A total of 23,773 of detainees in Italy were foreigners in 2012, accounting for 36 percent of the entire prison population.

Of these prisoners, 45 percent were awaiting trial and 21 percent were from another EU country.

The report comes almost a month after Italy’s Justice Minister Andrea Orlando signed an agreement to have Moroccan convicts sent back home, in a move aimed at tackling chronic overcrowding, a year after the European Court of Human Rights ordered Italy to act on the issue.

The agreement, which was made with Orlando’s Moroccan counterpart Mustafa Ramid, will affect Moroccans who have received a definitive conviction in Italy and have been sentenced to a year or more in prison. 

In the Council of Europe’s report, Italy was also found to have one of the highest suicide rates in EU prisons, second only to France. In 2011 a total of 63 inmates killed themselves, while in France 100 detainees took their lives.
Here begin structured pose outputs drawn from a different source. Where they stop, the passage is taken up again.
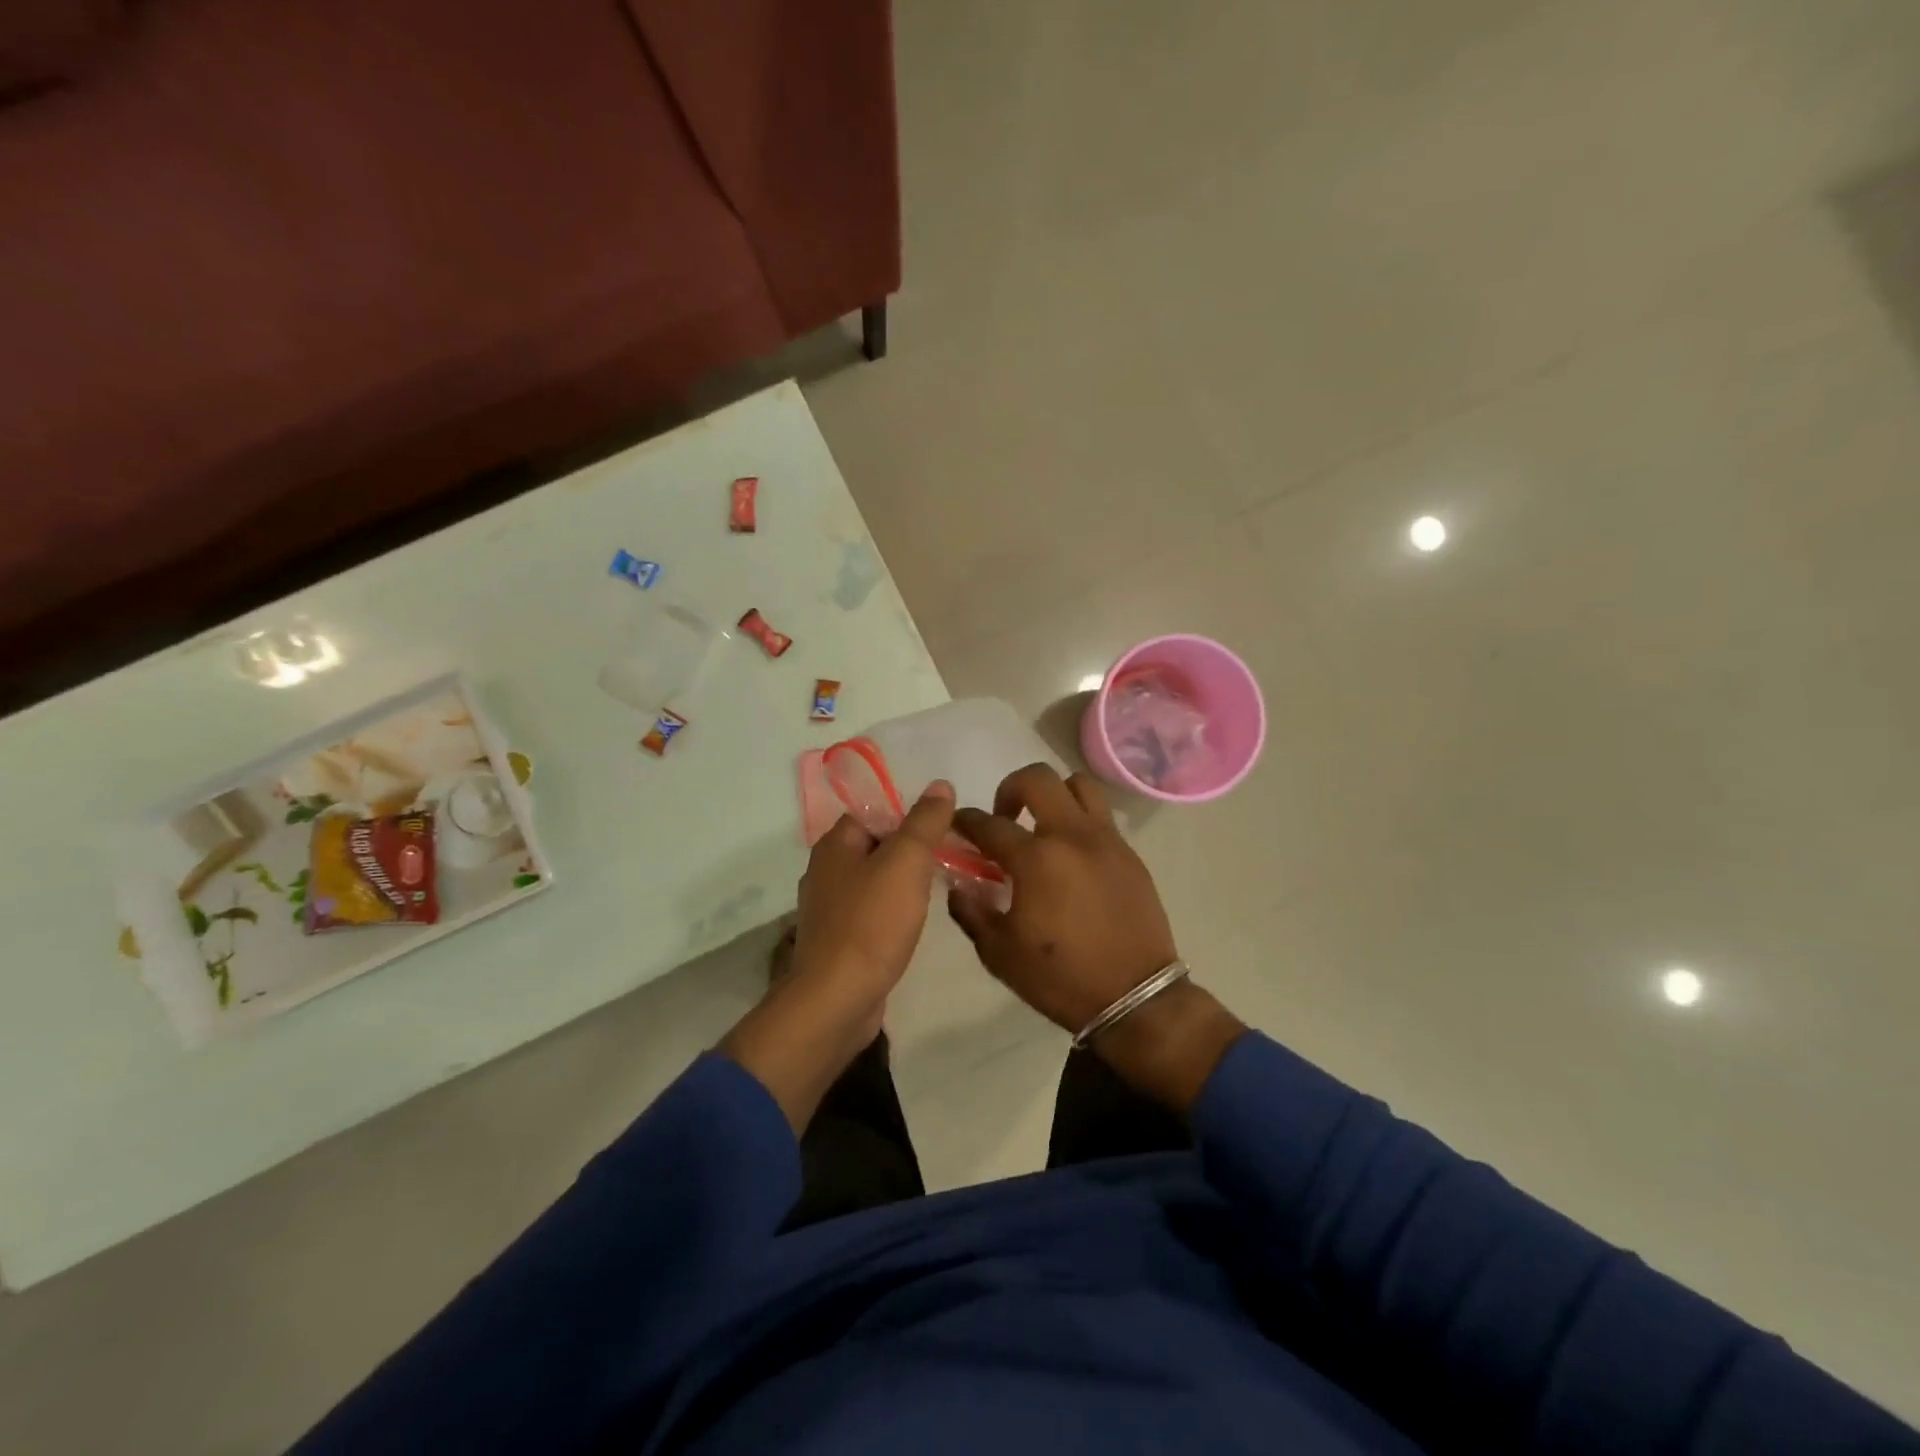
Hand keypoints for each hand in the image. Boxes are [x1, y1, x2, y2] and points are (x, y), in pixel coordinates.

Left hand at [720, 781, 955, 1131]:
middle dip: (910, 852)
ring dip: (903, 884)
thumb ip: (924, 822)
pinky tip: (913, 924)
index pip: (874, 813)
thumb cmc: (872, 923)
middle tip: (947, 861)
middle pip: (876, 847)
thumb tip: (940, 785)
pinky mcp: (839, 941)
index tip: (942, 833)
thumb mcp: (906, 862)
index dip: (908, 818)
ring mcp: (829, 909)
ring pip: (875, 882)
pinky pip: (871, 914)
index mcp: (834, 845)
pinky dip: (893, 914)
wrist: (838, 1000)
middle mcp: (825, 871)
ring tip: (936, 891)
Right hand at [949, 764, 1242, 1110]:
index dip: (965, 821)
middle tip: (1003, 819)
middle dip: (1010, 789)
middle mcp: (1071, 836)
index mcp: (1035, 859)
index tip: (956, 825)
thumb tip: (958, 886)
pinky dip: (1078, 820)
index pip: (989, 825)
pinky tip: (1071, 854)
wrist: (1135, 997)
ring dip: (1052, 795)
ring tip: (1042, 826)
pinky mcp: (1129, 853)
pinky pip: (1100, 816)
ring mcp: (1105, 840)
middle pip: (1037, 779)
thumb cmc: (1060, 978)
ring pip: (1077, 785)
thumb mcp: (999, 953)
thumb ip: (972, 912)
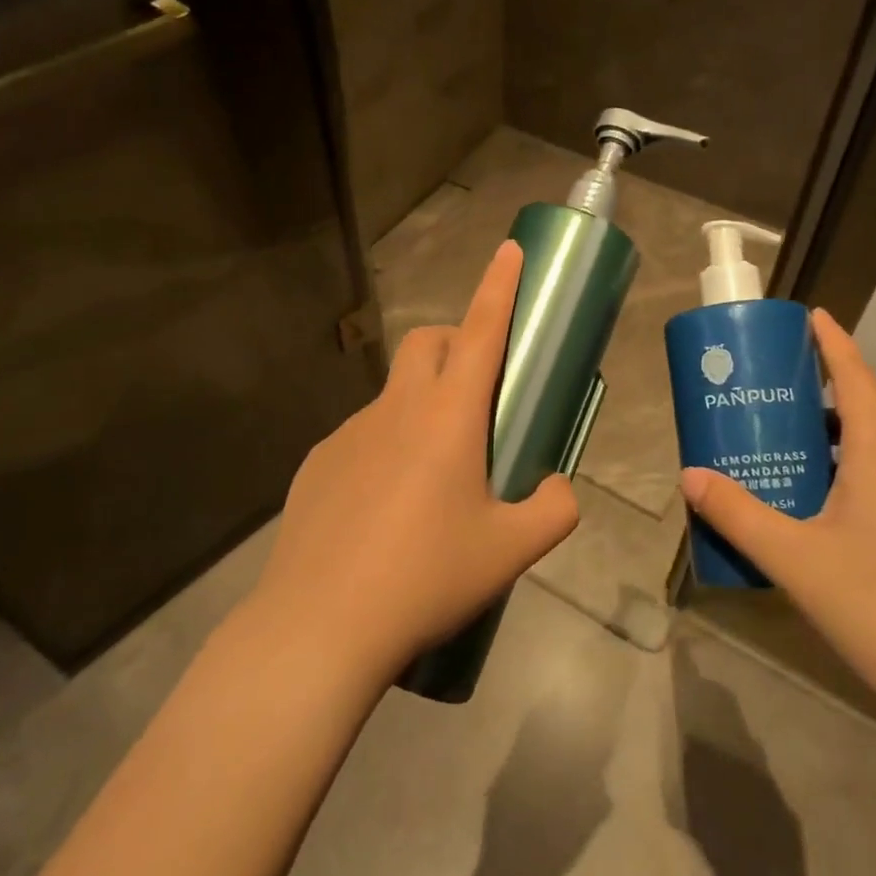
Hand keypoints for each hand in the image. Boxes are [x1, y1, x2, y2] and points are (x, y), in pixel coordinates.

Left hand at [252, 241, 580, 683]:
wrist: (320, 625)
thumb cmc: (426, 578)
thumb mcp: (511, 551)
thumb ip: (554, 509)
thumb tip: (557, 488)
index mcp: (448, 417)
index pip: (481, 331)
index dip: (499, 286)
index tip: (509, 250)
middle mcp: (396, 409)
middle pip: (428, 342)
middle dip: (457, 344)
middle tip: (479, 394)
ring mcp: (349, 432)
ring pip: (395, 393)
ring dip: (422, 404)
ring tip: (434, 478)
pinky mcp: (318, 462)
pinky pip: (363, 435)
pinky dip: (386, 446)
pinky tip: (385, 509)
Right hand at [680, 308, 875, 734]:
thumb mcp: (796, 561)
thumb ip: (738, 515)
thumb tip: (690, 476)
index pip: (856, 378)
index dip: (833, 343)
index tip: (812, 314)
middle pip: (866, 419)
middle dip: (818, 406)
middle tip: (770, 411)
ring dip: (838, 454)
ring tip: (793, 471)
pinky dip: (862, 491)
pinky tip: (838, 535)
In January, the death of a prisoner who had been put under psychiatric observation after being jailed at Rome’s Rebibbia prison prompted renewed calls to tackle overcrowding in prisons.

“The problem is that, often, overcrowding doesn’t allow us to know if these people [with psychological problems] are in such pain that they are led to take their own lives,” Angiolo Marroni, from the regional prisoners' rights organization (Garante dei Diritti dei Detenuti del Lazio), was quoted by Roma Today as saying at the time.